Beeple sold his NFT — which enables Sundaresan to display the token — but Beeple retains the copyright. Thanks to that copyright, on March 22 Beeple sold an image from "Everydays" for $6 million on Nifty Gateways, an NFT marketplace.

Smaller NFT trades include a video of LeBron James doing a slam dunk which sold for over $200,000, according to KCRW, and the NFT for Twitter CEO Jack Dorsey’s first Tweet — which went for a cool $2.9 million, noted CNBC.

These trades have proven hugely profitable and are loads of fun to talk about.

Funko’s Boffo Fourth Quarter

How can ordinary people overcome their fear of missing out?

Consider investing in Funko — short interest 11.96%, according to Morningstar — a US-based pop culture consumer products company.

Morningstar describes the company as a creator of “whimsical, fun and different products” which enable its customers to show the world how fond they are of characters in movies, TV shows and video games and how much they like specific musicians or sports teams.

Funko holds licenses to make characters from “Game of Thrones, Walking Dead, Disney, Marvel, Harry Potter, Fallout, and others. Its products include Pop, Dorbz, Mystery Vinyl, Plush, and Action Figures,” according to Morningstar.

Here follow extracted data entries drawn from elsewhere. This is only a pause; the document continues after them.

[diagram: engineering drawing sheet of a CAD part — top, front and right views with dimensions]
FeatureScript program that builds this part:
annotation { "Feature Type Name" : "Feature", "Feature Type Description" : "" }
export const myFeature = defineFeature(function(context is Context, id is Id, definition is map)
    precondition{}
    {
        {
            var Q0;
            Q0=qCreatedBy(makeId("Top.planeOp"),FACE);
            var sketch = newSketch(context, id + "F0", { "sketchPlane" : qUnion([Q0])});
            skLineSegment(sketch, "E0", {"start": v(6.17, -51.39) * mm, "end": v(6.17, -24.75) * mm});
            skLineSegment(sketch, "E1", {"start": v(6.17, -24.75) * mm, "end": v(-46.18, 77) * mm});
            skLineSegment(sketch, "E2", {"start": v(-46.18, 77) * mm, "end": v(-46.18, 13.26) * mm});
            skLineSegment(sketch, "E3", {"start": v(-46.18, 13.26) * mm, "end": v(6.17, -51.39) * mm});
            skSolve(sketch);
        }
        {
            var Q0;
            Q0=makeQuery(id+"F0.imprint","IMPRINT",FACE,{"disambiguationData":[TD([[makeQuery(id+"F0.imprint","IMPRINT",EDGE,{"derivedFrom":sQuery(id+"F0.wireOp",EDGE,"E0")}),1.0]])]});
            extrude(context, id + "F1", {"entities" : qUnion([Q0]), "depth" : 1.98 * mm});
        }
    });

Funko’s fourth quarter 2020 financial report did everything right. According to MarketWatch, Funko revenues for the quarter rose 6% to $226.5 million — nearly $31 million above what analysts had estimated. What’s more, Funko’s adjusted earnings per share of 29 cents were 61% more than the year before and 107% above the analysts’ forecasts.

Funko’s Accelerating Growth

Funko expects growth to accelerate in 2021. According to a press release, the company is forecasting 25% to 30% net sales growth and adjusted EBITDA margins of 13.5% to 14%.

CFO Jennifer Fall Jung expressed confidence in the company’s future. As she said, “We feel confident about the trajectory of the business and believe we are well-positioned from a strategic, operational and financial perspective. We expect to continue investing for growth in 2021 while also driving strong Adjusted EBITDA margins and improvement on the bottom line.”

Funko’s NFT Play

CEO Brian Mariotti recently said that Funko plans to move into NFTs. According to Toy News, Mariotti said, “We can tie digital NFTs to our fan base and link entities with physical products. So for example, we had a pack of NFTs... including a few rare ones.”

Customers who own the rare ones will receive “a free product that's tied to that rare NFT, which means you have a super rare physical product that ties to your super rare NFT.”

By creating demand for collectibles and deliberately under-supplying that demand, Funko drives up their value in the secondary market. As Toy News pointed out, an example of this dynamic is Funko’s “POP! Vinyl line” figures which are inexpensive to make but which Funko produces in limited quantities — thus driving up “the supposed value for the item on the secondary market.”

Its elevated short interest suggests that some investors doubt that Funko’s 331% rise in market value is justified by the discounted value of its future cash flows. But I give Funko credit for being much more of a real business than GameStop GME — whose shares are up 4,004% in the last year.